Les engrais biologiques sont de plus en plus populaires auprès des jardiniers amateurs, à un point tel que certains producteurs ont désormais de la difficulté à répondre à la demande.

La vermicultrice Johanne Dubé produit depuis 1991 un engrais à base de fumier de vers de terre à sa ferme Eugénia au Bic. Elle constate une croissance de la demande pour les engrais bio, autant auprès des agriculteurs que des jardiniers du dimanche.

Une petite révolution

À Rimouski, le centre de jardinage Fred Lamontagne a pris le virage biologique. La responsable des cultures en serre, Daniella Ouellet, y voit aussi un avantage pour les travailleurs.

« Depuis une couple d'années, depuis que c'est bio, je souffre pas mal moins au niveau des poumons comparativement à tout ce qui était synthèse et chimique auparavant. Ma santé s'améliore », estime-t-elle.

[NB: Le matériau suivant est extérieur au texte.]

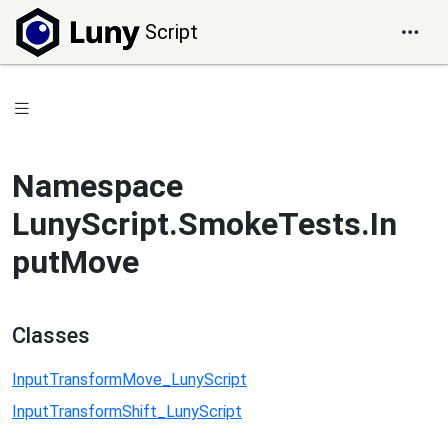
Script
Namespace
LunyScript.SmokeTests.In
putMove
Classes
InputTransformMove_LunyScript
InputTransformShift_LunyScript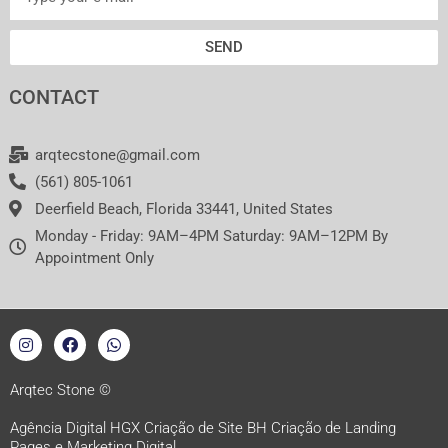
SEND
CONTACT
arqtecstone@gmail.com
(561) 805-1061
Deerfield Beach, Florida 33441, United States
Monday - Friday: 9AM–4PM Saturday: 9AM–12PM By
Appointment Only
I
F
W
n
a
h
s
c
a
t
e
t
a
b
s
Arqtec Stone ©
g
o
a
r
o
p
Agência Digital HGX Criação de Site BH
Criação de Landing
a
k
p
Pages
e
Marketing Digital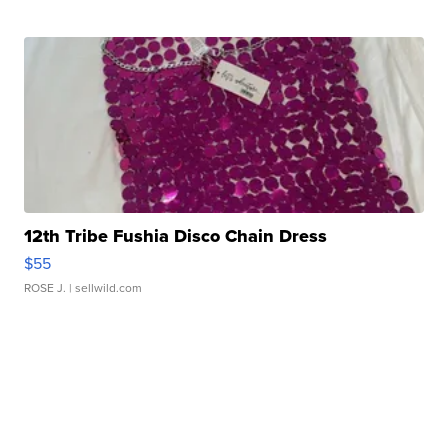
12th Tribe Fushia Disco Chain Dress
$55
ROSE J.
| sellwild.com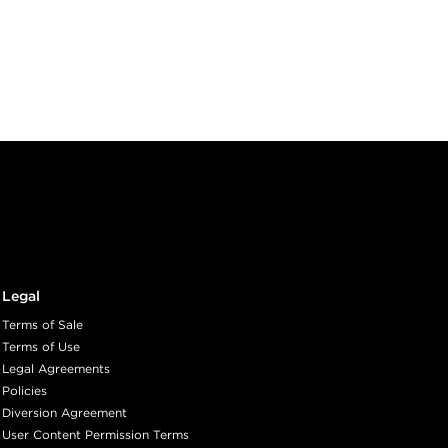
Legal
Terms of Sale
Terms of Use
Legal Agreements
Policies
Diversion Agreement
User Content Permission Terms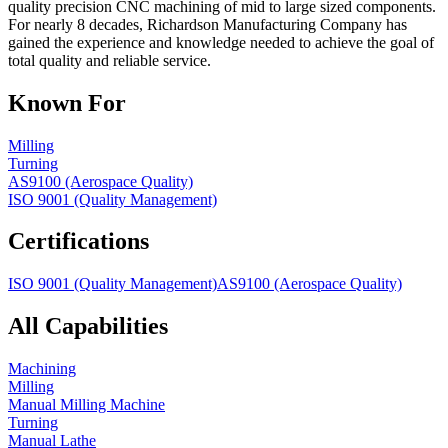
quality precision CNC machining of mid to large sized components.
For nearly 8 decades, Richardson Manufacturing Company has
gained the experience and knowledge needed to achieve the goal of
total quality and reliable service.
Known For
Milling
Turning
AS9100 (Aerospace Quality)
ISO 9001 (Quality Management)
Certifications
ISO 9001 (Quality Management)
AS9100 (Aerospace Quality)
All Capabilities
Machining
Milling
Manual Milling Machine
Turning
Manual Lathe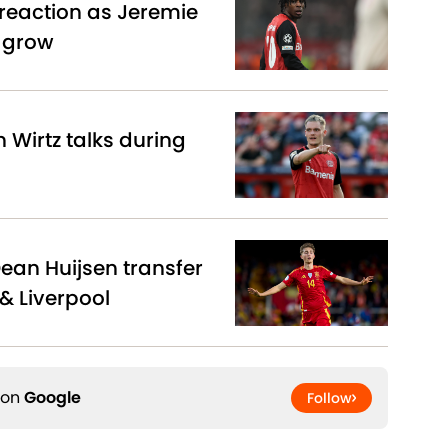
reaction as Jeremie
s grow
n Wirtz talks during
Dean Huijsen transfer
& Liverpool
 on
Google
Follow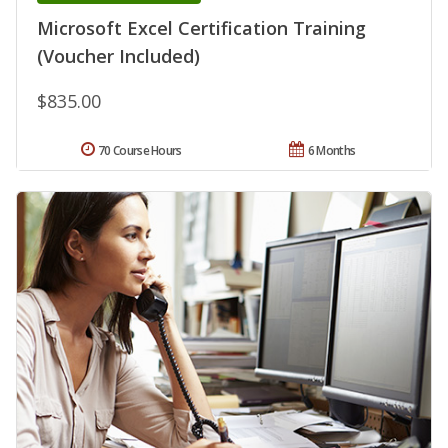
Microsoft Excel Certification Training
(Voucher Included)
$835.00
70 Course Hours
6 Months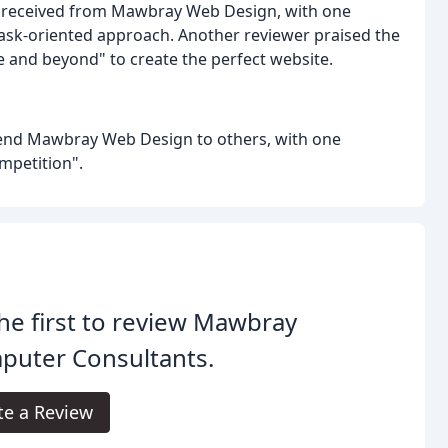
y received from Mawbray Web Design, with one
task-oriented approach. Another reviewer praised the
ve and beyond" to create the perfect website.
mend Mawbray Web Design to others, with one
mpetition".
he first to review Mawbray
puter Consultants.
te a Review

Cette année, l'équipe du centre de jardinage est particulièrement fière de ses plants. Après de nombreux essais, elle a trouvé un mélange d'engrais qui donne de très bons résultats.

« La plante grossit de façon normale, ce n'est pas une plante qui va être hypertrophiée, qui va croître de façon anarchique », explique Laurent Houle, étudiant en biologie et conseiller en vente chez Fred Lamontagne.

Les mycorhizes, des champignons utilisés entre autres pour la transplantation, sont de plus en plus populaires auprès des consommateurs.

« C'est vraiment les mêmes prix, ça ressemble beaucoup à la farine d'os, l'équivalent de ce qui était anciennement utilisé, les prix sont vraiment semblables. Il n'y a pas de désavantage à prendre de la mycorhize, même côté financier », évalue Laurent Houle.

Avec le temps, les mycorhizes pourraient faire diminuer sensiblement la quantité de pesticides utilisés en agriculture, même si elles sont encore peu utilisées.